Jahiliyya

Le mot jahiliyya, rendu par ignorance ou barbarie, apparaît plusieurs fois dans le Qur˒an (3:148 ; 5:55 ; 33:33 ; 48:26). Utilisé péjorativement pour décrire l’Arabie préislamique, il désigne la période durant laquelle l’Arabie n’avait pas de dispensation, pas de prophète inspiré et pas de livre révélé.

Les sept Mu˓allaqat, mis par écrit à l’époque omeyyade, seraient un recueil de poèmes préislamiques primés sur le courage et l’endurance de ses guerriers, récités lors de concours à la foire annuelle de ˓Ukaz. On trouve également des fragments de poèmes similaires dans le Kitab al-aghani d’al-Isbahani (m. 967). Les vertus arabes idéales évoquées dans cette littérature sont les muru˒a (courage, loyauté et générosité). et ˓ird (honneur). Le courage se traduisait par le nombre de raids entrepris, et la générosité par l’empressement avec lequel on sacrifiait son chameau pour un invité. Le meurtre était découragé. Les meurtres entraînaient des querelles de sang et des vendettas. Trois mois de l’année (Rajab, Dhu-l-Qa˓da, et Dhu-l-Hajj) étaient cependant déclarés sacrés, durant lesquels aucun combat ou raid n’était autorisé.

Le commerce avait apporté la richesse à certains, mais la pauvreté de beaucoup était ignorée, et il n’y avait aucune stratégie pour prendre soin d’eux. Les femmes étaient considérées comme un fardeau et beaucoup étaient tuées à la naissance. Muhammad considérait cette attitude comme impie. La religion des Bédouins préislamiques était principalement animiste, tandis que les populations urbaines, comme les Mecquois, adoraient un Dieu suprême, al-Ilah, et ses trois filles, al-˓Uzza, al-Lat et Manat. Hubal était la divinité principale de la Ka˓ba. Les femmes étaient tenues de circumambuler nues autour de la Ka˓ba. Diverses tribus dans différentes régions s’identifiaient à différents dieux vers lesquels elles se tournaient pour obtenir des faveurs immédiates. Il n’y avait aucune croyance dans une vie après la mort ou un jour de jugement. Mahomet, qui prêchait l’existence d’un Dieu unique et invisible, enseignait que l’homme serait jugé pour ses actions et récompensé en conséquence. Il a lutté pour établir l’islam en Arabie et a fait détruire systématiquement les idoles préislamiques. Ainsi, selon lui, l’islam a mis fin à la jahiliyya. Néanmoins, plusieurs observances préislamiques ont été intégrées au rituel islamique, comme la circumambulation de la Ka˓ba, et la course entre Saffa et Marwa, avec une nouvelle signification qui leur a été attribuée.

Au vingtième siècle, la jahiliyya a pris un nouveau sens.
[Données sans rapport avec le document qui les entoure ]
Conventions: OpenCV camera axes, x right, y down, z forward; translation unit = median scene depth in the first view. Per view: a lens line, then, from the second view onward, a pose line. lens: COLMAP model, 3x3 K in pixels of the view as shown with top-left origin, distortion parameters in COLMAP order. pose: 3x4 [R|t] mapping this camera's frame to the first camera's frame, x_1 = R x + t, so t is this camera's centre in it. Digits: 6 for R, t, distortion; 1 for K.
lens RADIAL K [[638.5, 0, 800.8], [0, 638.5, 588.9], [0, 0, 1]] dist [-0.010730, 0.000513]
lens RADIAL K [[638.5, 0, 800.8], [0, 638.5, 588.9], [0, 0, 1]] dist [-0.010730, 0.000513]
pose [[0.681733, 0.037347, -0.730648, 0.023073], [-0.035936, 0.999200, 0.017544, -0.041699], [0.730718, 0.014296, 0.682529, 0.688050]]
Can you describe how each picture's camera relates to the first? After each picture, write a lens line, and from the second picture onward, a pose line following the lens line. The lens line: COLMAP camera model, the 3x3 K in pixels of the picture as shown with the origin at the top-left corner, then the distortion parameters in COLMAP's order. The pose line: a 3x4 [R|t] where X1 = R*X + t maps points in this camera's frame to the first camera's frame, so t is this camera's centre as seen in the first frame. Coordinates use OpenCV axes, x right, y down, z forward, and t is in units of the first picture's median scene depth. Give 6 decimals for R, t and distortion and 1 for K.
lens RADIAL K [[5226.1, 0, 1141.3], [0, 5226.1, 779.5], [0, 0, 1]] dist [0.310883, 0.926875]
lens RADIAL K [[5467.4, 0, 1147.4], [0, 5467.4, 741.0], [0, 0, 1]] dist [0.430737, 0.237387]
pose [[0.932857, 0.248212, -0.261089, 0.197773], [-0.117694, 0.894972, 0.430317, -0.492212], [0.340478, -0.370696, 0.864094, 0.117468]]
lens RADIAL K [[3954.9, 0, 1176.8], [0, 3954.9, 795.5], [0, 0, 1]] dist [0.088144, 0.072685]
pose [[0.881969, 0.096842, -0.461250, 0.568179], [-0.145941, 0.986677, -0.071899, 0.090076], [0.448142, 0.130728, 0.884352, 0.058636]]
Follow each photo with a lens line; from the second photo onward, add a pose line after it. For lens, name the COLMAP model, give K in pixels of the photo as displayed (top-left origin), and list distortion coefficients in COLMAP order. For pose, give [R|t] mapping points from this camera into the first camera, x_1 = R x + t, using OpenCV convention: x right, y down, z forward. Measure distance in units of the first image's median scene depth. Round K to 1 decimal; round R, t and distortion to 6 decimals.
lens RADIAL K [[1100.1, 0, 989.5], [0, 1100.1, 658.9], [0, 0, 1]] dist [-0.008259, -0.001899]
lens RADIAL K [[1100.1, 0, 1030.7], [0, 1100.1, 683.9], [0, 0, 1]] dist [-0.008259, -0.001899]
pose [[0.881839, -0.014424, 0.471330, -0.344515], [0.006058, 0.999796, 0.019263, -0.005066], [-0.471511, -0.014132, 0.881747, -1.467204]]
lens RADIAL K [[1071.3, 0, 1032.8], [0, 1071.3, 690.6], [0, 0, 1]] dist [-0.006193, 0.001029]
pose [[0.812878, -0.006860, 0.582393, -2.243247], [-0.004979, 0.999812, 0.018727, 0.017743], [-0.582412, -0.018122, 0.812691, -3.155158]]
Écrivant depuis le Pakistan, Abu l-A˓la˒ Maududi (mort en 1979) avait considéré les aspects de la vie moderne reflétant l’imitation musulmane de l’Occident, comme comparables à la jahiliyya. Dans le même ordre d’idées, l’Égyptien Sayyid Qutb (1906-1966) affirmait que le monde ne comprenait que deux cultures, l’islam et la jahiliyya, qui incluait à la fois l’Occident et le monde communiste athée. Les sociétés polythéistes d’Asie, ainsi que les sociétés chrétiennes et juives, étaient désormais considérées comme « ignorantes » ou jahili en raison de leur éloignement de Dieu, tout comme les musulmans qui acceptaient des éléments occidentaux dans le système islamique. Pour Qutb, le seul antidote à la jahiliyya était la hakimiyya, c’est-à-dire l’adhésion à la croyance que la gouvernance, la législation et la souveraineté n’appartiennent qu’à Dieu.

Voir aussiArabie, préislam ; Pensée moderne ; Islam politique ; Qutb, Sayyid .

BIBLIOGRAPHIE

Boullata, Issa. Tendances et enjeux de la pensée arabe contemporaine. New York : SUNY Press, 1990.

Guillaume, Alfred. Islam. Middlesex, Royaume-Uni : Penguin Books Ltd, 1956.

Hodgson, Marshall G. S. The Venture of Islam. Vol. 1. Chicago : University of Chicago Press, 1974.